_Text block_
Wed, September 19th, 2012 - By

Top 10 UNESCO World Heritage Sites in Canada


Canada is definitely one of my favourite destinations, if for no other reason than an endless supply of outdoors to enjoy.  It is the world’s second largest country after all – check out the map, the border goes nearly all the way to the North Pole.

While most of the attractions are much further south, along the American border, it is still hard to choose where to go.  Here are 10 ideas, based on the UNESCO World Heritage list.

Lunenburg

1) Head-Smashed-In Buffalo Jump, Alberta

With a name like this, I couldn’t resist.  But this really is the name – and it’s an accurate description. The aboriginal people who once inhabited these wide plains in Alberta used their street smarts to kill entire herds of buffalo all by driving them over a cliff.  Yes, really.  The grounds are littered with skeletons, buried as a reminder of what was once a bustling stretch of land, now nothing more than a scenic landscape.

_Supplied data_
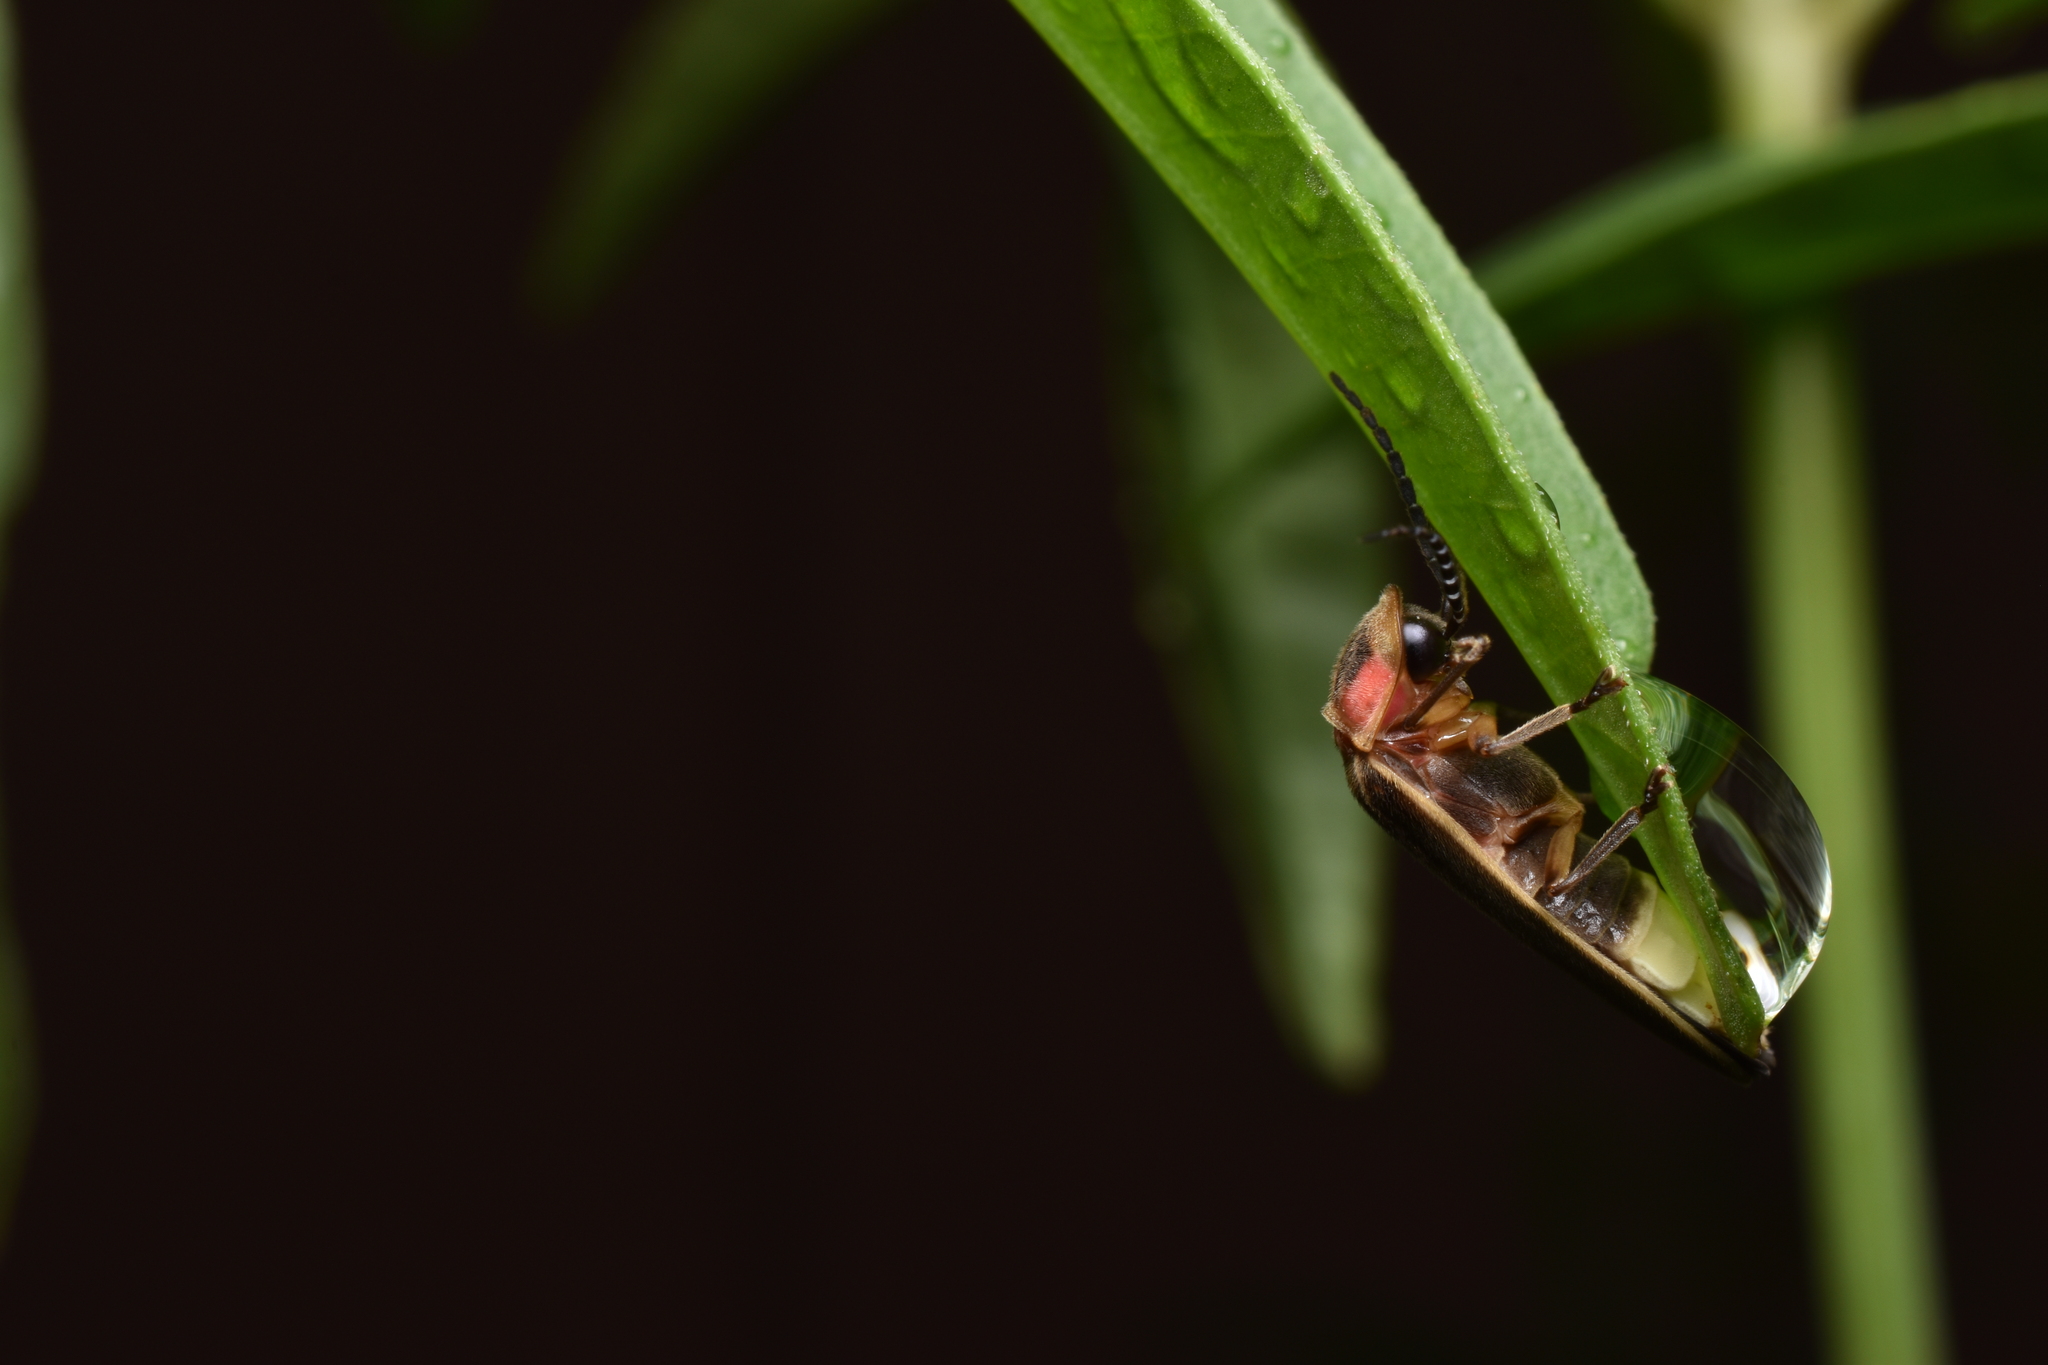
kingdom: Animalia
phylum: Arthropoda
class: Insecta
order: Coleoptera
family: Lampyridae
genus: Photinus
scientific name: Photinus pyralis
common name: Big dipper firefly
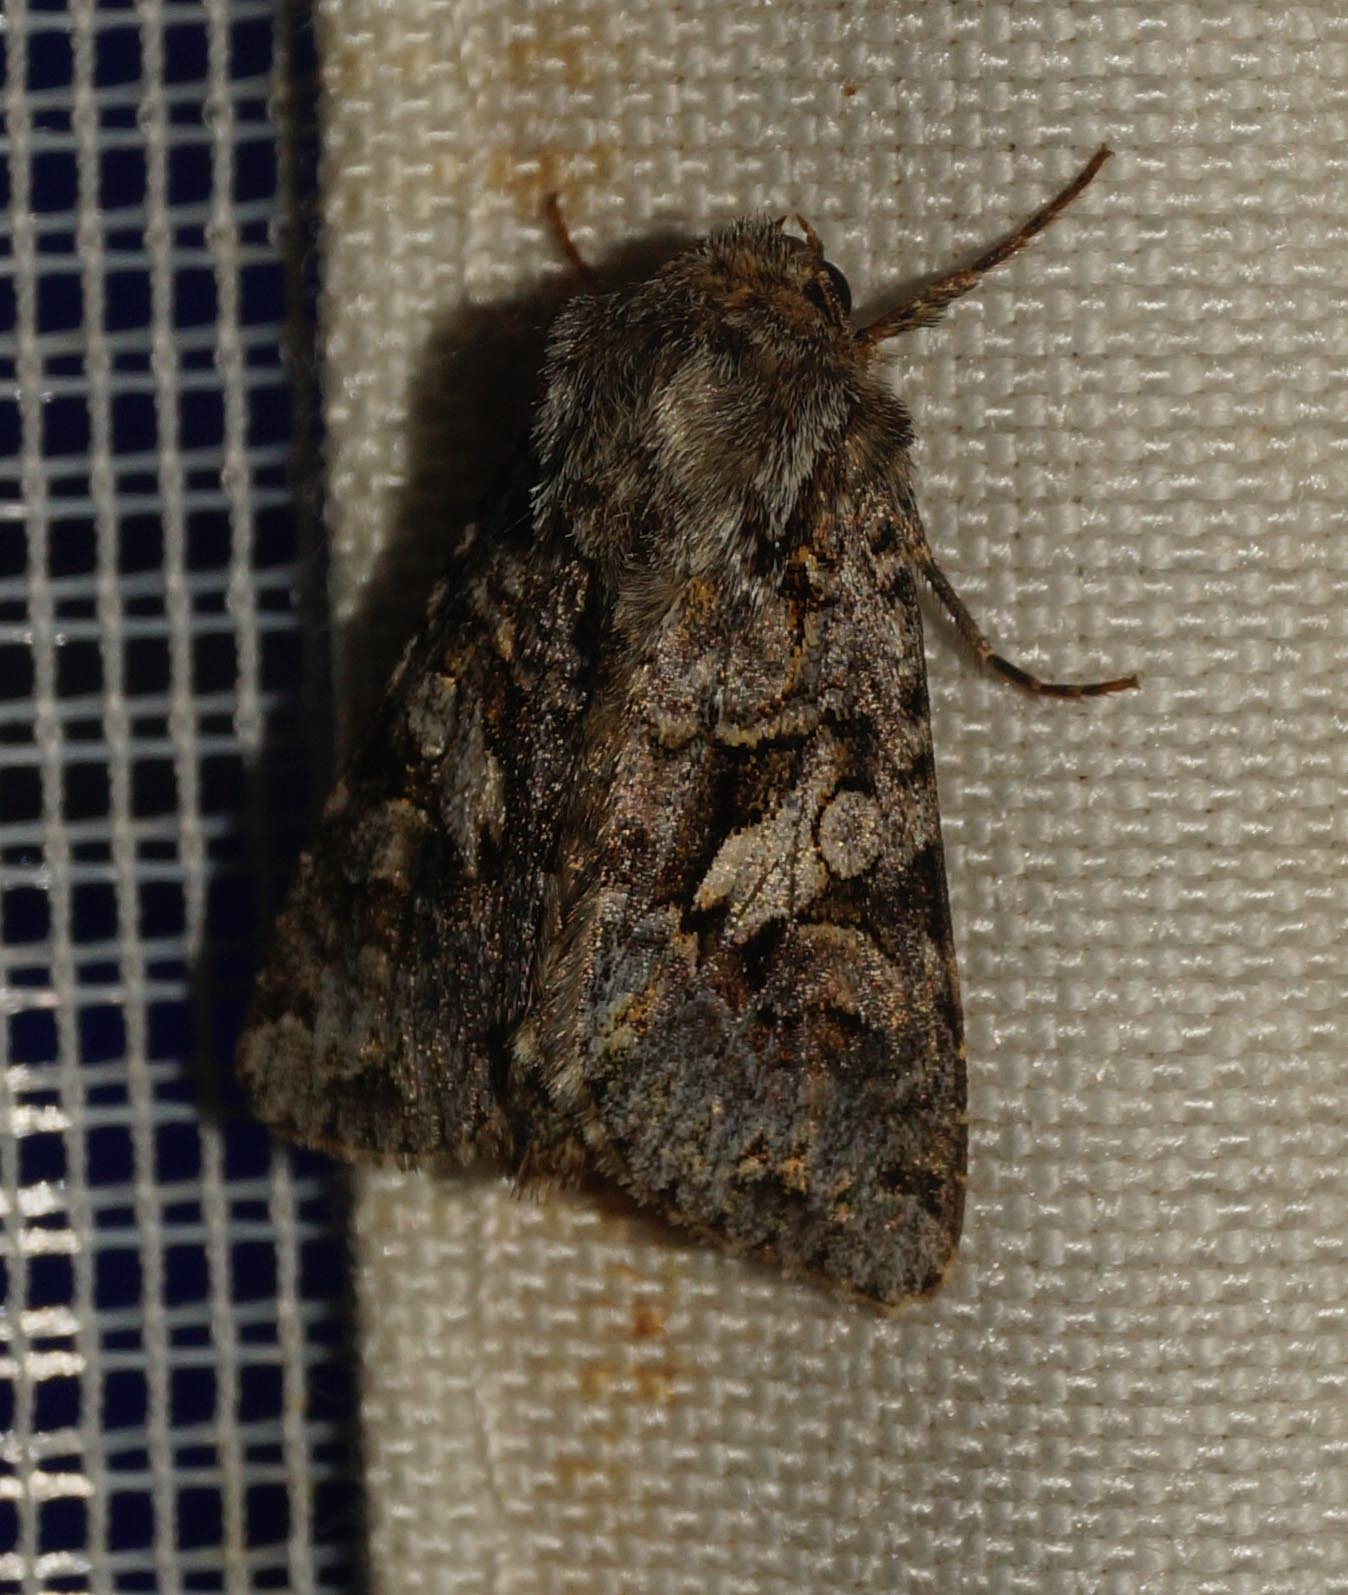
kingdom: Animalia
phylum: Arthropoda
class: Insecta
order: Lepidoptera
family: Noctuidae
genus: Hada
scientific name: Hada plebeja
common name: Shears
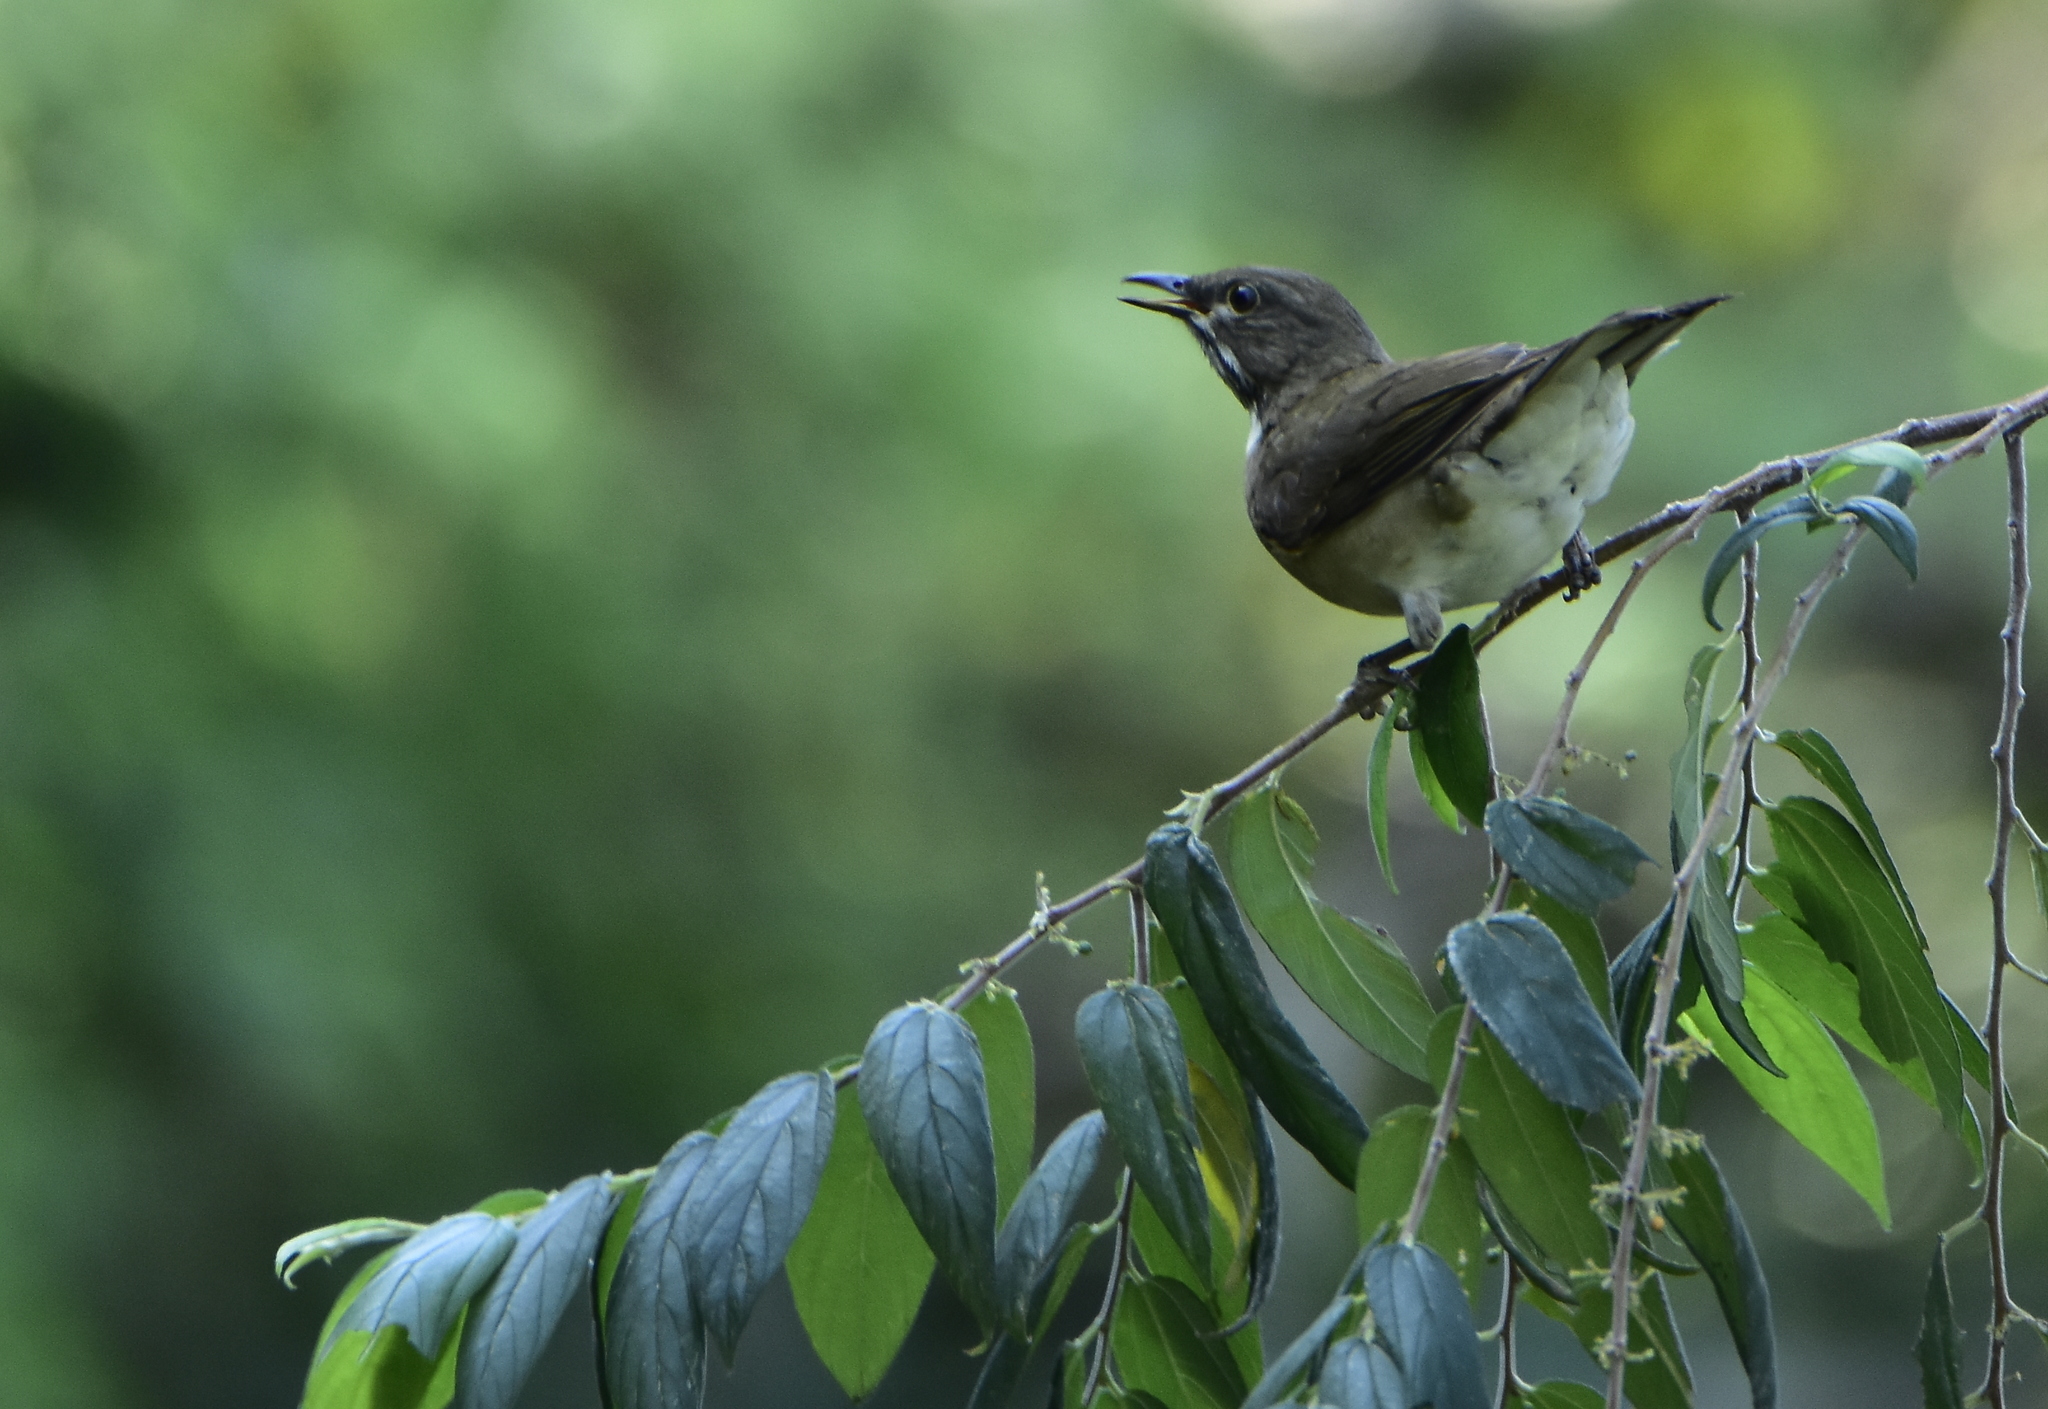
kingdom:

_Jobs_
**a)** According to the article on Canada's UNESCO sites, how did the aboriginal people of the Alberta plains kill entire herds of buffalo?
**b)** Decide whether each statement agrees with the article on Canada's UNESCO sites, and support each decision with a quotation from it. (i) Most of Canada's attractions lie in the far north. (ii) The ten suggested destinations come from the UNESCO World Heritage list. (iii) The buffalo skeletons have been cleared from the grounds.

_Answer list_
**a)** They drove the herds over a cliff.

**b)**
(i) No: "most of the attractions are much further south, along the American border"
(ii) Yes: "Here are 10 ideas, based on the UNESCO World Heritage list."
(iii) No: "The grounds are littered with skeletons"